International Paper is paying 10.13 times Temple-Inland’s earnings before interest, taxes, depreciation and amortization, compared with the 6.69 multiple that rival U.S. container board maker Rock-Tenn Co. in January agreed to pay for Smurfit-Stone Container Corp., according to Bloomberg data.
The median paid in completed paper company takeovers over the past 10 years was 9.45 times Ebitda, according to the data.
Faraci said in June the deal would raise International Paper’s share of the North American corrugated-packaging market to about 37 percent from 27 percent.

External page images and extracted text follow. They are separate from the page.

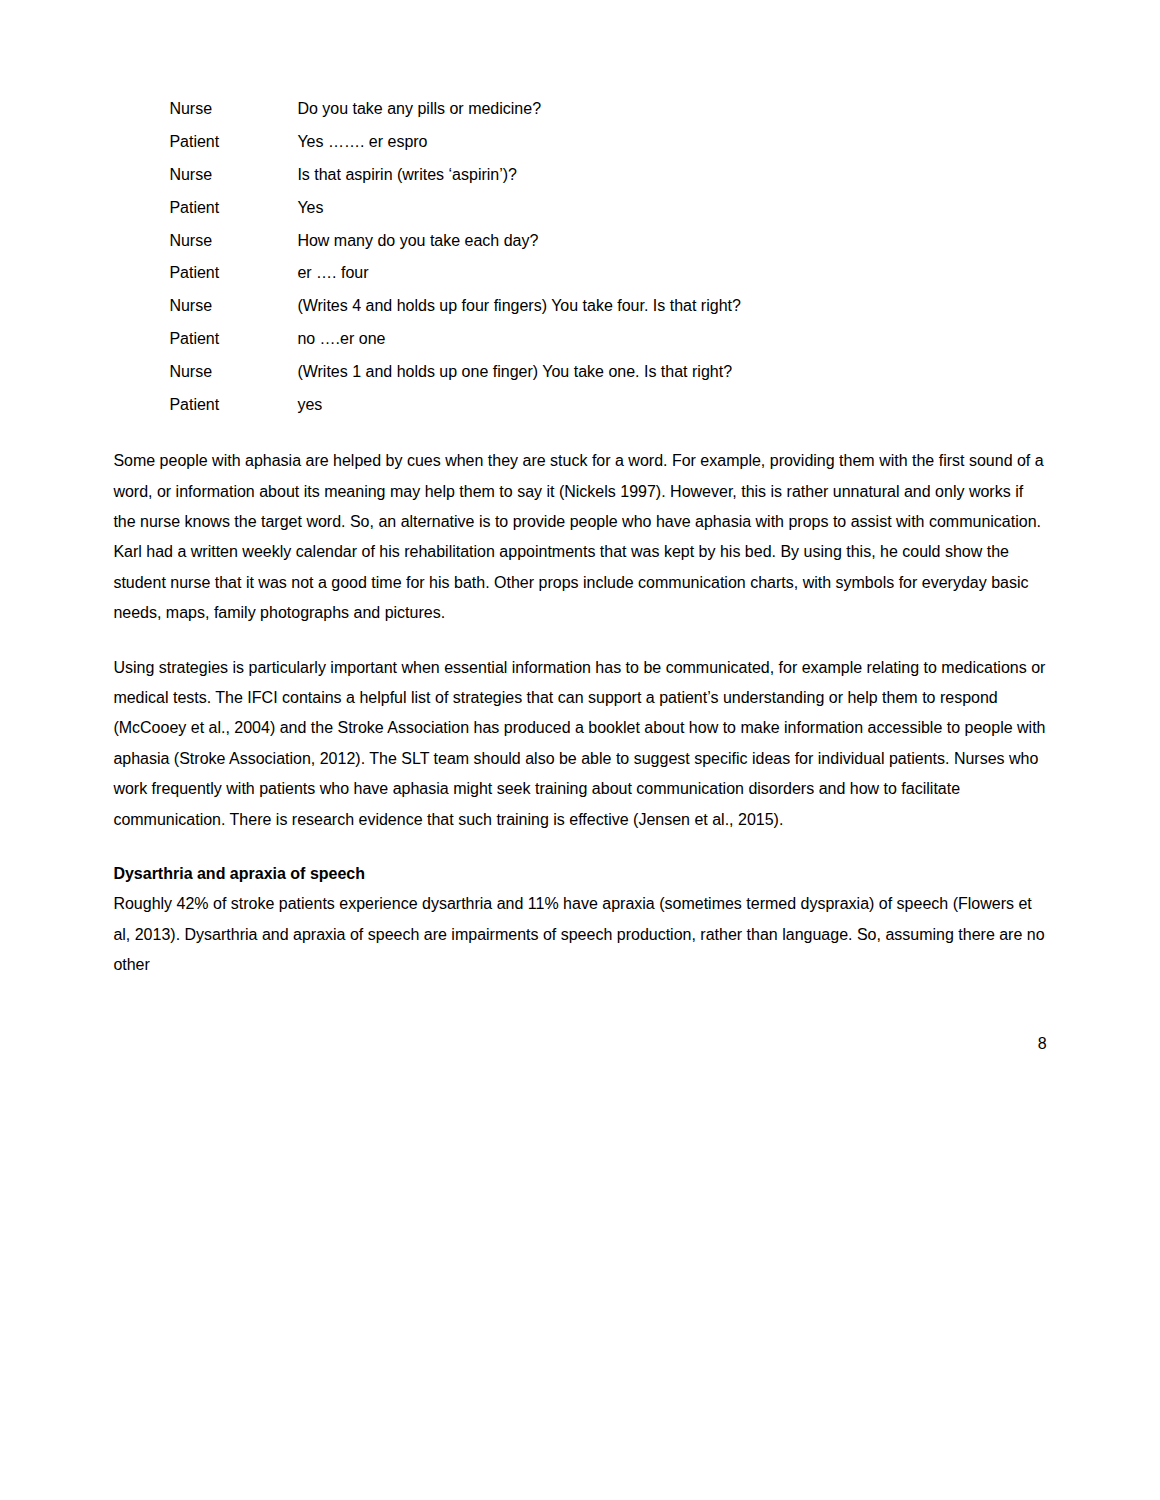| Nurse | Do you take any pills or medicine? |
| Patient | Yes ……. er espro |
| Nurse | Is that aspirin (writes ‘aspirin’)? |
| Patient | Yes |
| Nurse | How many do you take each day? |
| Patient | er …. four |
| Nurse | (Writes 4 and holds up four fingers) You take four. Is that right? |
| Patient | no ….er one |
| Nurse | (Writes 1 and holds up one finger) You take one. Is that right? |
| Patient | yes |
Some people with aphasia are helped by cues when they are stuck for a word. For example, providing them with the first sound of a word, or information about its meaning may help them to say it (Nickels 1997). However, this is rather unnatural and only works if the nurse knows the target word. So, an alternative is to provide people who have aphasia with props to assist with communication. Karl had a written weekly calendar of his rehabilitation appointments that was kept by his bed. By using this, he could show the student nurse that it was not a good time for his bath. Other props include communication charts, with symbols for everyday basic needs, maps, family photographs and pictures.
Using strategies is particularly important when essential information has to be communicated, for example relating to medications or medical tests. The IFCI contains a helpful list of strategies that can support a patient’s understanding or help them to respond (McCooey et al., 2004) and the Stroke Association has produced a booklet about how to make information accessible to people with aphasia (Stroke Association, 2012). The SLT team should also be able to suggest specific ideas for individual patients. Nurses who work frequently with patients who have aphasia might seek training about communication disorders and how to facilitate communication. There is research evidence that such training is effective (Jensen et al., 2015).
Dysarthria and apraxia of speech
Roughly 42% of stroke patients experience dysarthria and 11% have apraxia (sometimes termed dyspraxia) of speech (Flowers et al, 2013). Dysarthria and apraxia of speech are impairments of speech production, rather than language. So, assuming there are no other
8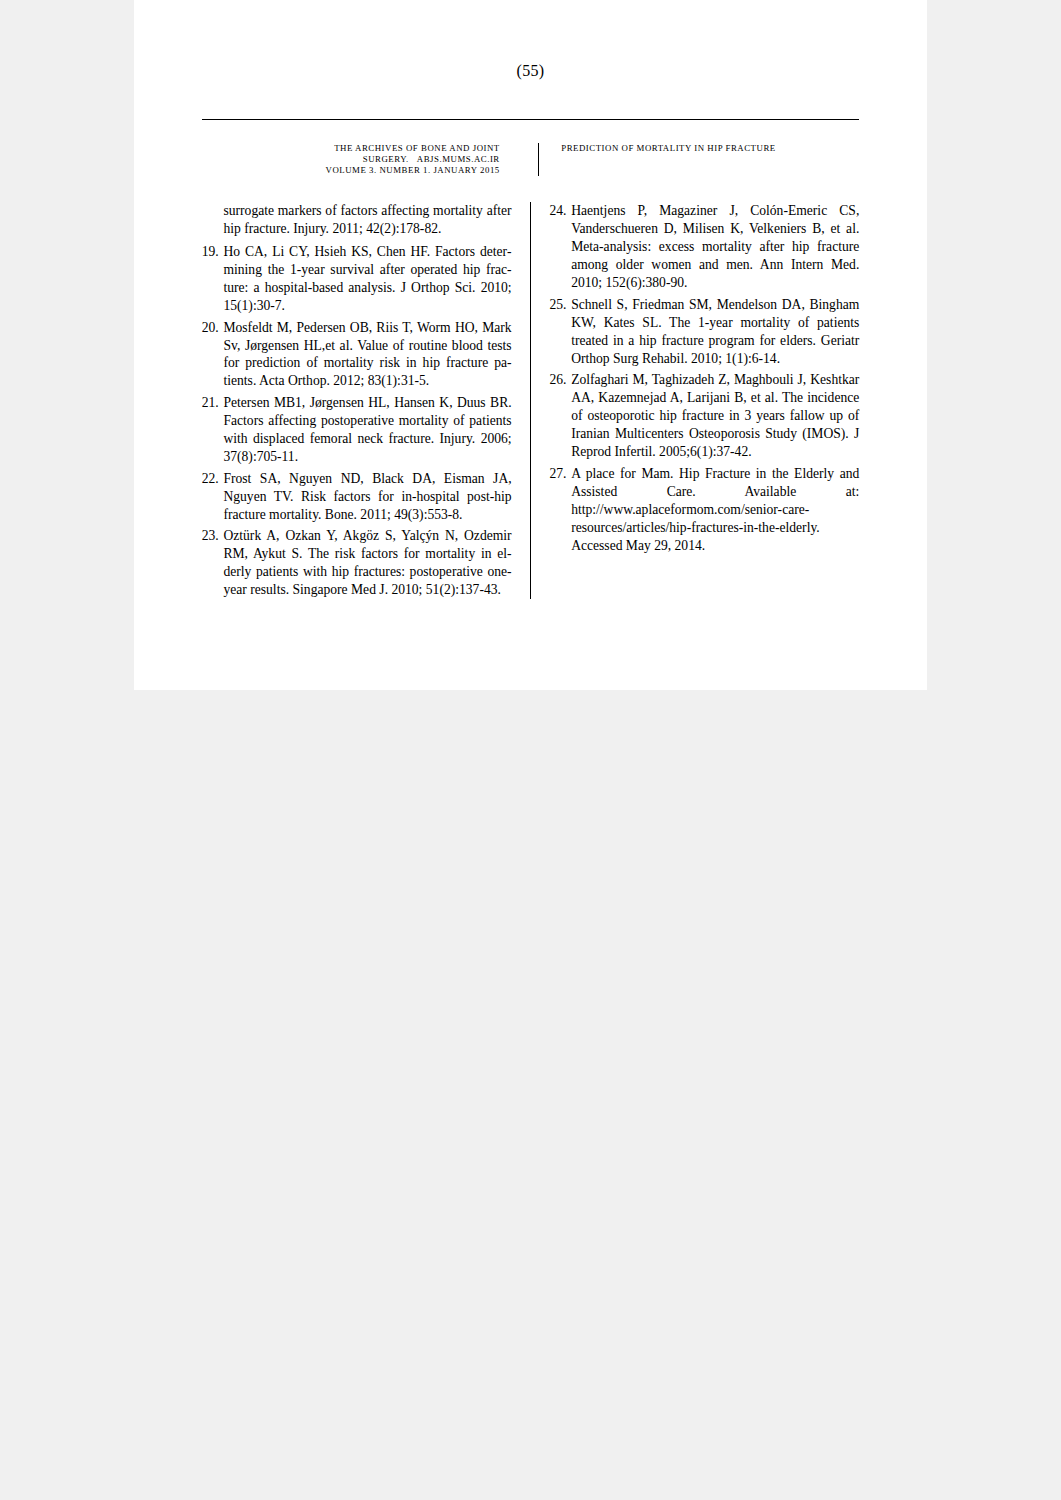(55)
The Archives of Bone and Joint Surgery. ABJS.MUMS.AC.IR
Volume 3. Number 1. January 2015
Prediction of Mortality in Hip Fracture
surrogate markers of factors affecting mortality after hip fracture. Injury. 2011; 42(2):178-82.
19. Ho CA, Li CY, Hsieh KS, Chen HF. Factors determining the 1-year survival after operated hip fracture: a hospital-based analysis. J Orthop Sci. 2010; 15(1):30-7.
20. Mosfeldt M, Pedersen OB, Riis T, Worm HO, Mark Sv, Jørgensen HL,et al. Value of routine blood tests for prediction of mortality risk in hip fracture patients. Acta Orthop. 2012; 83(1):31-5.
21. Petersen MB1, Jørgensen HL, Hansen K, Duus BR. Factors affecting postoperative mortality of patients with displaced femoral neck fracture. Injury. 2006; 37(8):705-11.
22. Frost SA, Nguyen ND, Black DA, Eisman JA, Nguyen TV. Risk factors for in-hospital post-hip fracture mortality. Bone. 2011; 49(3):553-8.
23. Oztürk A, Ozkan Y, Akgöz S, Yalçýn N, Ozdemir RM, Aykut S. The risk factors for mortality in elderly patients with hip fractures: postoperative one-year results. Singapore Med J. 2010; 51(2):137-43.
24. Haentjens P, Magaziner J, Colón-Emeric CS, Vanderschueren D, Milisen K, Velkeniers B, et al. Meta-analysis: excess mortality after hip fracture among older women and men. Ann Intern Med. 2010; 152(6):380-90.
25. Schnell S, Friedman SM, Mendelson DA, Bingham KW, Kates SL. The 1-year mortality of patients treated in a hip fracture program for elders. Geriatr Orthop Surg Rehabil. 2010; 1(1):6-14.
26. Zolfaghari M, Taghizadeh Z, Maghbouli J, Keshtkar AA, Kazemnejad A, Larijani B, et al. The incidence of osteoporotic hip fracture in 3 years fallow up of Iranian Multicenters Osteoporosis Study (IMOS). J Reprod Infertil. 2005;6(1):37-42.
27. A place for Mam. Hip Fracture in the Elderly and Assisted Care. Available at: http://www.aplaceformom.com/senior-care-resources/articles/hip-fractures-in-the-elderly. Accessed May 29, 2014.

Regulatory approval for the deal is expected by the year-end, he said today on a conference call.
International Paper “is getting Temple cheap, considering the value that we expect the deal to bring,” Mark Connelly, a New York-based analyst at Credit Agricole Securities Inc., said today in a note.
The acquisition is positive for International Paper and other North American makers of corrugated packaging, he said.
“Upon the completion of this deal, we would expect pricing to be far less cyclical and profitability to be far more stable,” Connelly said.
Temple-Inland’s “growing awareness” of weakness in U.S. stock markets and the country’s economy probably compelled it to come to the negotiating table sooner than expected, Faraci said in the interview.
“When we got into due diligence we saw some plusses and some minuses that affirmed our value,” he said.
International Paper, which is also taking on $600 million of Temple-Inland’s debt, said in a filing it would pay a $200 million break fee if the takeover is terminated “in certain circumstances related to failure to obtain antitrust approvals.”
Temple-Inland also may be required to pay International Paper $105 million should the deal fail “in certain circumstances,” International Paper said.
Faraci said International Paper is “comfortable” with issues related to the shutdown of a Temple-Inland mill in Louisiana and a lawsuit seeking $1 billion from Temple-Inland over the company’s handling of Guaranty Financial, a former unit that failed after it was spun off in 2007.
Temple-Inland said Aug. 13 it shut its Bogalusa mill after fish in the Pearl River may have died because of a discharge from the plant. The company said Aug. 29 that Louisiana approved a restart.
The suit was filed in federal court in Dallas last month by Kenneth L. Tepper, the liquidation trustee for Guaranty. Temple- Inland said Aug. 23 it doesn’t “believe that we have any liability related to the spinoff.”
“We have completed the sufficient due diligence on both Bogalusa and Guaranty bank issues,” Faraci said on the conference call. “We know what those are and have made accommodations for those in our valuations.”
Evercore Partners Inc., UBS AG and law firm Debevoise & Plimpton LLP are advising International Paper. Goldman Sachs Group Inc. and Wachtell, Lipton, Rosen & Katz are advising Temple-Inland.
In January, Norcross, Georgia-based Rock-Tenn Co. agreed to buy Chicago-based Smurfit-Stone Container Corp. for $4.5 billion to become North America’s second-biggest container board producer, after International Paper.